#### Work required:
Copy out, word for word, the lines of the records below, from the line containing "collectors: J. Cuatrecasas & E. Hernández" through the line containing "scientific name: Ruellia tweediana", including both of those lines and nothing outside them.

• • • • • • •

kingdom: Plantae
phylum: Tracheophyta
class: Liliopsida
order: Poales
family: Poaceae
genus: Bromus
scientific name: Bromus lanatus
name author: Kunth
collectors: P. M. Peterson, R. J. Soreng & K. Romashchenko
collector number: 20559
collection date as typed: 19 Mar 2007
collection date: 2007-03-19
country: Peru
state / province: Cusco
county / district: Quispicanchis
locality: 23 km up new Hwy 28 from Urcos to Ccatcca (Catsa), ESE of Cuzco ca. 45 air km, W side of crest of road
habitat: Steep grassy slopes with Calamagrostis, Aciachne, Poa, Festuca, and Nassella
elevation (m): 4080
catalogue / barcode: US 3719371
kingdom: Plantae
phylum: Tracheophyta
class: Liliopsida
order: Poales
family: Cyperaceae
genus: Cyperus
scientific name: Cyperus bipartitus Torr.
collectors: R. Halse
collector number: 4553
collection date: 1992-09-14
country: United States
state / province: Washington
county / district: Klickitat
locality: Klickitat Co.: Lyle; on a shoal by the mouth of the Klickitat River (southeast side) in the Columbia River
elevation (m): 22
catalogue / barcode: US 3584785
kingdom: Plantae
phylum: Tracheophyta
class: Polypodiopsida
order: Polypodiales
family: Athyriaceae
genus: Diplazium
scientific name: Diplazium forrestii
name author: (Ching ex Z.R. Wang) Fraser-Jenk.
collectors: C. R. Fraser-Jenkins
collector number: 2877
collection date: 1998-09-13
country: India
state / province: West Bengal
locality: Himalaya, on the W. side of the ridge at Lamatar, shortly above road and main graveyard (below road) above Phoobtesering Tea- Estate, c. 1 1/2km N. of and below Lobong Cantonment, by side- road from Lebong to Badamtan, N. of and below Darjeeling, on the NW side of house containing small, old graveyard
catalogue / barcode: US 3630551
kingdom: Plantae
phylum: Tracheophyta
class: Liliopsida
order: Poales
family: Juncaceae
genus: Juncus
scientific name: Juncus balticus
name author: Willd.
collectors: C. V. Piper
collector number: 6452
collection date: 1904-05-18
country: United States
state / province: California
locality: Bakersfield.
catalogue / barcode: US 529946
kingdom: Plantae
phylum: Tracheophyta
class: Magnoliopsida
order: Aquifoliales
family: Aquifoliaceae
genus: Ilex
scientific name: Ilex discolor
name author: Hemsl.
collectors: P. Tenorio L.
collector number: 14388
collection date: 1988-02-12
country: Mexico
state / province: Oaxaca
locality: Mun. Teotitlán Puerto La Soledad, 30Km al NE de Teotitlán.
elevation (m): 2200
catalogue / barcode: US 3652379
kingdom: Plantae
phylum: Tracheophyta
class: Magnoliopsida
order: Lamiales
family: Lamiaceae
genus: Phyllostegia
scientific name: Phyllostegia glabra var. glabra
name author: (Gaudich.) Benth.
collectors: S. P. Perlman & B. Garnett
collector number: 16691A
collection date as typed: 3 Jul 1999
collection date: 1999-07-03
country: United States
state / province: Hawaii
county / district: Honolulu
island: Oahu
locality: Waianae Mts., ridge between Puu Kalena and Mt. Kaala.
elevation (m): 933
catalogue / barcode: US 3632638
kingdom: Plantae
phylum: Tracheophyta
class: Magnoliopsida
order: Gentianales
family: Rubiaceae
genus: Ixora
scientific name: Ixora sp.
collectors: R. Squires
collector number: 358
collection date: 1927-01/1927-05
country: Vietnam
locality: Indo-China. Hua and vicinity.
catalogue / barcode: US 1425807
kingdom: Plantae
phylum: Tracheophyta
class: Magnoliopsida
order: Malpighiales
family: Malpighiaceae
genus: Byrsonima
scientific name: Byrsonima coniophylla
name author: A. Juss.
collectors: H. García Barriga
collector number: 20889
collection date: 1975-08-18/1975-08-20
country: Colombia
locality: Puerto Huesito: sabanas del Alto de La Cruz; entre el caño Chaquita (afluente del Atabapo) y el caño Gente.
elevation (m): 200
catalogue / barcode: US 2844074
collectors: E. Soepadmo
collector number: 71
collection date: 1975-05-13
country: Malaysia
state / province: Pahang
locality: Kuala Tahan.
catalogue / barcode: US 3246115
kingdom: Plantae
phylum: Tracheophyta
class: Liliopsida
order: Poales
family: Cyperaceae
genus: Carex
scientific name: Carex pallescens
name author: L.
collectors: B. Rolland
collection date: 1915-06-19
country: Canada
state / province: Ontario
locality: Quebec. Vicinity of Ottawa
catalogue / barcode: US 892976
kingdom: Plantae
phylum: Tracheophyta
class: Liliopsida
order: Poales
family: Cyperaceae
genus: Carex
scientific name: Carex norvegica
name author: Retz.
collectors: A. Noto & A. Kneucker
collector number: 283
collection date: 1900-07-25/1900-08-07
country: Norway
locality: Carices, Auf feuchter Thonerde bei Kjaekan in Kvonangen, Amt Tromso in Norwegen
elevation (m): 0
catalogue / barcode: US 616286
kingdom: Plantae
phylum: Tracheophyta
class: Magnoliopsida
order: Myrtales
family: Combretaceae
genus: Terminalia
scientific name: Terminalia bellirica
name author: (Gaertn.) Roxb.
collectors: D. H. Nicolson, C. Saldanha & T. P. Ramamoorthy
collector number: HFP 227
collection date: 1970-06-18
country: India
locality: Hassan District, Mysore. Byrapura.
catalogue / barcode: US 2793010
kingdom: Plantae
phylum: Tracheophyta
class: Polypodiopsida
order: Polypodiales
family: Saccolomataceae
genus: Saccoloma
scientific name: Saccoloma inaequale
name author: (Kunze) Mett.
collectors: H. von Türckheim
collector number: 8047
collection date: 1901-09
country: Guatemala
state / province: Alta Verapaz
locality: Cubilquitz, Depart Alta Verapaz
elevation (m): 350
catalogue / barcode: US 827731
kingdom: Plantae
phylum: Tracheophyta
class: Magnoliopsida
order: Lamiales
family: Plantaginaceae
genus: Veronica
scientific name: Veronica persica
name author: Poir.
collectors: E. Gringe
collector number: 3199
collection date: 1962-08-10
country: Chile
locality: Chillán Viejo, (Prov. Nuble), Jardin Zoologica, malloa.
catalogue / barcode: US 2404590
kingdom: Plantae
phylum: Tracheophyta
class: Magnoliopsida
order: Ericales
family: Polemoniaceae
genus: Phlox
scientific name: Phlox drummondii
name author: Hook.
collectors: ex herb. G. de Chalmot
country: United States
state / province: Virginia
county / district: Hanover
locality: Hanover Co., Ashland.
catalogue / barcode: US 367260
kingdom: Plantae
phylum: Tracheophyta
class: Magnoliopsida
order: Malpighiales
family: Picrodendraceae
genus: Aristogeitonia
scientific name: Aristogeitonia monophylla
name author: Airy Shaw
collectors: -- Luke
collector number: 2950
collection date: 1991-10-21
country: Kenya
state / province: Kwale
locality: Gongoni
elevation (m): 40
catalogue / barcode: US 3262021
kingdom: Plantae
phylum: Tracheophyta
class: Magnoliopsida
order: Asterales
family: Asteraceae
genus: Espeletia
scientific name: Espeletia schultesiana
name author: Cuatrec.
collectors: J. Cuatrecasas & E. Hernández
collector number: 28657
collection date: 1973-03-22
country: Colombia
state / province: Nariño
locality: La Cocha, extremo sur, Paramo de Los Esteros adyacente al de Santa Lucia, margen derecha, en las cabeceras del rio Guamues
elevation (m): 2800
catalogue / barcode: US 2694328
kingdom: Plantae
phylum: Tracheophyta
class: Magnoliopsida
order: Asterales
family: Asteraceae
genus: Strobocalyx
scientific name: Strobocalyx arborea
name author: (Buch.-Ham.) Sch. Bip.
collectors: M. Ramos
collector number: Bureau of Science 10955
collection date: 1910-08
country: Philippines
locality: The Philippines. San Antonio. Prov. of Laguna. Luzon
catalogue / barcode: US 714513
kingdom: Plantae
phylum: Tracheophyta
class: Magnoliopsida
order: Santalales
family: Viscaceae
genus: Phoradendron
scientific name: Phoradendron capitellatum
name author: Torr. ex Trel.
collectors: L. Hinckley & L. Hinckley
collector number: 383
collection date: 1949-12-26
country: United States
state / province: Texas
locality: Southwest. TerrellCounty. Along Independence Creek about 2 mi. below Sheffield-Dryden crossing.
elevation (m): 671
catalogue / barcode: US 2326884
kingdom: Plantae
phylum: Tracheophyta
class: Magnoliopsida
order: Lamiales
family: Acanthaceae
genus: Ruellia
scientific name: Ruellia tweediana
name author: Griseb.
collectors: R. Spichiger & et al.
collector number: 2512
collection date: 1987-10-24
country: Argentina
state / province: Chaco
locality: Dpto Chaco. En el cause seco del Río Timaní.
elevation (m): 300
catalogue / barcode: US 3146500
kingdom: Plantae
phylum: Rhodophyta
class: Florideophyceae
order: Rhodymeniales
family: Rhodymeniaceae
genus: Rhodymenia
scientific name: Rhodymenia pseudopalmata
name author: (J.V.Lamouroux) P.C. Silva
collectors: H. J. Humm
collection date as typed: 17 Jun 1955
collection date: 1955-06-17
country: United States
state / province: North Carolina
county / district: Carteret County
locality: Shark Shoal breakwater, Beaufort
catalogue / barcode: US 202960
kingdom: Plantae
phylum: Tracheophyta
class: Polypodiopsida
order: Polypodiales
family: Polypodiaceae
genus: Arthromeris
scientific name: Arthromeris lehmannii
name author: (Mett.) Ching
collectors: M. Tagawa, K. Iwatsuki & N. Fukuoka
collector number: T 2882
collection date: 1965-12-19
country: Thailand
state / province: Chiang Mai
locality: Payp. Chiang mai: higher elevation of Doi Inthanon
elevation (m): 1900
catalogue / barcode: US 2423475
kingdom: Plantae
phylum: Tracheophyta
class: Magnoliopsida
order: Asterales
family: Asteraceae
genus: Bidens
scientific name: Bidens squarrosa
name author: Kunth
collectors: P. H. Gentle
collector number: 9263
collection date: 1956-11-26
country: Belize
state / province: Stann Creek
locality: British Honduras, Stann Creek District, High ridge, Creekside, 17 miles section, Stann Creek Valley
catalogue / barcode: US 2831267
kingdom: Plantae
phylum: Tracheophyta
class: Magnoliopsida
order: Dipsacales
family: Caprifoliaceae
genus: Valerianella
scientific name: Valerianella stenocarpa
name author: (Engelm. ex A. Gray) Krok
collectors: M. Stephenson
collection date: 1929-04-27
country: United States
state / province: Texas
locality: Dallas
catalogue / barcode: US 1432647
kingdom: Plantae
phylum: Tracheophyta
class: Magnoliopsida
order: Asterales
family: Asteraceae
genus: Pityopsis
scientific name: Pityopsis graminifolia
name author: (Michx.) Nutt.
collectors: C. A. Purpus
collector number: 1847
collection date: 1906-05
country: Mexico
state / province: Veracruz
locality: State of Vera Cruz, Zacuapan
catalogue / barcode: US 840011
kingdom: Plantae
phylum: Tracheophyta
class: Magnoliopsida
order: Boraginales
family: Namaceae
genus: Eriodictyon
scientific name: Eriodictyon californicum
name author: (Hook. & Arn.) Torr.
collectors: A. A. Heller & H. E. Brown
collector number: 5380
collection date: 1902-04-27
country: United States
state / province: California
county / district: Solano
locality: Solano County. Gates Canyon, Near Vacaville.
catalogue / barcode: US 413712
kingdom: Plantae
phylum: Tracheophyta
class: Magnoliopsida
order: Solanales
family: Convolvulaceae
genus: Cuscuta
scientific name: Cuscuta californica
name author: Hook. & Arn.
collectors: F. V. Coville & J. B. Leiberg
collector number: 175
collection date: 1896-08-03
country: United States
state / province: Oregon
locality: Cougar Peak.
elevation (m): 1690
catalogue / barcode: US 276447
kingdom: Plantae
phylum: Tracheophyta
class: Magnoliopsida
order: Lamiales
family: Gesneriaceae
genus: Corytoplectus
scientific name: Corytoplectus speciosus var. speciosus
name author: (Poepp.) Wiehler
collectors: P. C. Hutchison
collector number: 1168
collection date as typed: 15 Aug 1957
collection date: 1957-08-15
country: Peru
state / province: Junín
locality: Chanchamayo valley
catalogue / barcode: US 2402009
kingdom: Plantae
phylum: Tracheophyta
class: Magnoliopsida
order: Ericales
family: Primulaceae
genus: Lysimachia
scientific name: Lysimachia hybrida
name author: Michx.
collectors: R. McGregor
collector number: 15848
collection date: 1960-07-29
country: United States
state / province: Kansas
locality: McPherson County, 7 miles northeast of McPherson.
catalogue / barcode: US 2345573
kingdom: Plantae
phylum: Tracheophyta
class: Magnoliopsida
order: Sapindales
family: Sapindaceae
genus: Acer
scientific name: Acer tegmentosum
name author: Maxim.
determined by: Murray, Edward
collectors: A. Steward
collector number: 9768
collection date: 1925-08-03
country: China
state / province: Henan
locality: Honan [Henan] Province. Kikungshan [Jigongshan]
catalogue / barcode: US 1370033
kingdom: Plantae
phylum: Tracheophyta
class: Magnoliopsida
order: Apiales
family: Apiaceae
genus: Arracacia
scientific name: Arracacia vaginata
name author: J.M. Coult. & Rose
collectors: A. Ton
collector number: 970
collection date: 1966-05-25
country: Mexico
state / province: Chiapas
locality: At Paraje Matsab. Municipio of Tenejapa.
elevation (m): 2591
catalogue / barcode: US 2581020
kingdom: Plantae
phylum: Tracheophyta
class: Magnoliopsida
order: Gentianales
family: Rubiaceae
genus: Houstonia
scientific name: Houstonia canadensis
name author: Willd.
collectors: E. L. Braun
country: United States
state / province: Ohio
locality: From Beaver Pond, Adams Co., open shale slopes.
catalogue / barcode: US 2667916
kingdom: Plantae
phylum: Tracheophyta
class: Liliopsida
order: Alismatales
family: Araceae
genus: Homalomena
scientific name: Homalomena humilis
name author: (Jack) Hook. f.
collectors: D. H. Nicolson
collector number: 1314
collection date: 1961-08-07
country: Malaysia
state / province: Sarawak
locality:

• • • • • • •

#### Written solution:
collectors: J. Cuatrecasas & E. Hernández
collector number: 28657
collection date: 1973-03-22
country: Colombia
state / province: Nariño
locality: La Cocha, extremo sur, Paramo de Los Esteros adyacente al de Santa Lucia, margen derecha, en las cabeceras del rio Guamues
elevation (m): 2800
catalogue / barcode: US 2694328
kingdom: Plantae
phylum: Tracheophyta
class: Magnoliopsida
order: Asterales
family: Asteraceae
genus: Strobocalyx
scientific name: Strobocalyx arborea
name author: (Buch.-Ham.) Sch. Bip.
collectors: M. Ramos
collector number: Bureau of Science 10955
collection date: 1910-08
country: Philippines
locality: The Philippines. San Antonio. Prov. of Laguna. Luzon
catalogue / barcode: US 714513
kingdom: Plantae
phylum: Tracheophyta
class: Magnoliopsida
order: Santalales
family: Viscaceae
genus: Phoradendron
scientific name: Phoradendron capitellatum
name author: Torr. ex Trel.
collectors: L. Hinckley & L. Hinckley
collector number: 383
collection date: 1949-12-26
country: United States
state / province: Texas
locality: Southwest. TerrellCounty. Along Independence Creek about 2 mi. below Sheffield-Dryden crossing.
elevation (m): 671
catalogue / barcode: US 2326884
kingdom: Plantae
phylum: Tracheophyta
class: Magnoliopsida
order: Lamiales
family: Acanthaceae
genus: Ruellia
scientific name: Ruellia tweediana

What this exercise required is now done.